A government official told the BBC that the legislation "in no way represents a ban on end-to-end encryption" and does not require apps to weaken encryption.
"We support strong encryption, but this cannot come at the cost of public safety," they said. "Tech companies have a moral duty to ensure they are not blinding themselves and law enforcement to the unprecedented levels of child sexual abuse on their platforms."
But WhatsApp says that the Bill does not deliver any explicit protection for encryption and could allow Ofcom to force the “proactive scanning of private messages on end-to-end encrypted communication services".
The Meta-owned platform also points out that messaging services are not the only organisations concerned about the bill, citing the UN, which said that the government’s plans to roll out backdoor requirements will lead to “a paradigm shift that raises a host of serious problems with potentially dire consequences”.
The long-awaited Bill, which is currently at committee stage following its second reading in the House of Lords, also includes tougher rules for bosses of social media platforms running user-generated content, who could face up to two years in prison for failing to protect children online.

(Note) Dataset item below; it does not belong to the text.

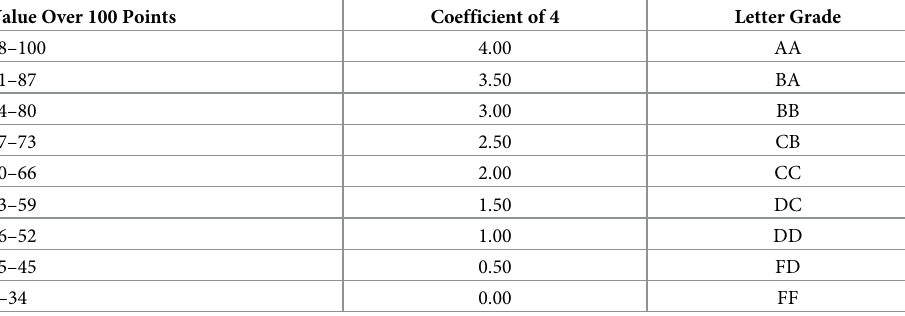
Table 1. Note categorization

Under the new rules, Ofcom will also have the power to fine companies failing to comply up to ten per cent of their annual global turnover, force them to improve their practices, and block non-compliant sites.
In the first 14 weeks after the authority’s powers kick in, it plans to kick start the first phase of the regulation, which is protecting users from illegal content harms, including child sexual exploitation and abuse, and terrorist content.
"The UK Government must urgently rethink the Bill, revising it to encourage companies to offer more privacy and security to its residents, not less," wrote WhatsApp. "Weakening encryption, undermining privacy, and introducing the mass surveillance of people’s private communications is not the way forward."